Boebert’s candidacy would ordinarily give Democrats a shot. But bear in mind that this district voted for Trump by 12 points while the state as a whole gave Hillary Clinton a five-point win. As Colorado has become a more pronounced shade of blue, the 3rd District, like much of rural America, has grown ever more red. Even Pueblo County, long a Democratic stronghold, went for Trump. It is hard to conceive of a more Trumpian candidate than Lauren Boebert. Or one whom Trump would more like to hit on.

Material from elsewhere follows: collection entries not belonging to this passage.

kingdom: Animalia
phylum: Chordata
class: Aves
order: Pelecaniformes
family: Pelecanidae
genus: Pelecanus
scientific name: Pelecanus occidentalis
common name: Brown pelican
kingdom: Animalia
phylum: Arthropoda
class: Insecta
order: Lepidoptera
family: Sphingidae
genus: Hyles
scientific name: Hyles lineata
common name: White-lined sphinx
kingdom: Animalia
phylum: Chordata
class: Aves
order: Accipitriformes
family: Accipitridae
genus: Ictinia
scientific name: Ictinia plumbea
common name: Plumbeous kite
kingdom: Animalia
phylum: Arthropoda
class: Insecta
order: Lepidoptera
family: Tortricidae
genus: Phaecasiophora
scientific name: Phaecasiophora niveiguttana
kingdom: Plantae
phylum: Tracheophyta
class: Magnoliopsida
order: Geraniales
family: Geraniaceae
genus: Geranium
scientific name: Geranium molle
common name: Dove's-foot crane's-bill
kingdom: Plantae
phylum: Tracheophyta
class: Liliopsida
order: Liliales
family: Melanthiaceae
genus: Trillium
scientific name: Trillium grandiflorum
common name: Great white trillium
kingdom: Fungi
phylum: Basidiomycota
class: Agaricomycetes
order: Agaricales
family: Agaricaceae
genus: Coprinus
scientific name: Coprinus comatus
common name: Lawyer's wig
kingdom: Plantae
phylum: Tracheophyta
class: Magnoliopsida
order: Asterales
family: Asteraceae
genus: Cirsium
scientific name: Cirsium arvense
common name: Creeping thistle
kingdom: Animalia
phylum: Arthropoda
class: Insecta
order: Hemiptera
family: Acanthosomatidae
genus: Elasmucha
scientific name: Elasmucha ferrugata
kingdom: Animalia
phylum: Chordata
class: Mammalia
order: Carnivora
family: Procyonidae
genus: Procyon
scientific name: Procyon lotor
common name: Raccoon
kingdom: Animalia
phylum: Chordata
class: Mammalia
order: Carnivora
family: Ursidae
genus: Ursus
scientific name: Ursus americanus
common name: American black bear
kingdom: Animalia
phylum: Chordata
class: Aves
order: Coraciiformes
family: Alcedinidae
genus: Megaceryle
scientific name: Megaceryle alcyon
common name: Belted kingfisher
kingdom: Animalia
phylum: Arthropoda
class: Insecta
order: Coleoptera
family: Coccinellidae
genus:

We’ll end where we started. Not only has the cast of characters changed in this district, but the political ethos has as well. Center is now just a small town in the San Luis Valley, not a sought-after governing standard. Both parties are dominated by their loudest, most ardent noisemakers in a political culture of ever-increasing volume.
As our political process has changed, so has what passes for a congressional job description. Service these days is far less about legislating, appropriating, coalition-building or trouble-shooting than it is an endless game of camera-hunting, sound bites, provocation and feigned outrage. Our representatives can’t be bothered to pass an annual budget. But they sure know their way to the cable television studio.
Politics is now very much theater. Complete with heroes and villains, but lacking nuance or compromise much less traditional, serious legislative work. Lauren Boebert and Diane Mitsch Bush welcome you to this new era.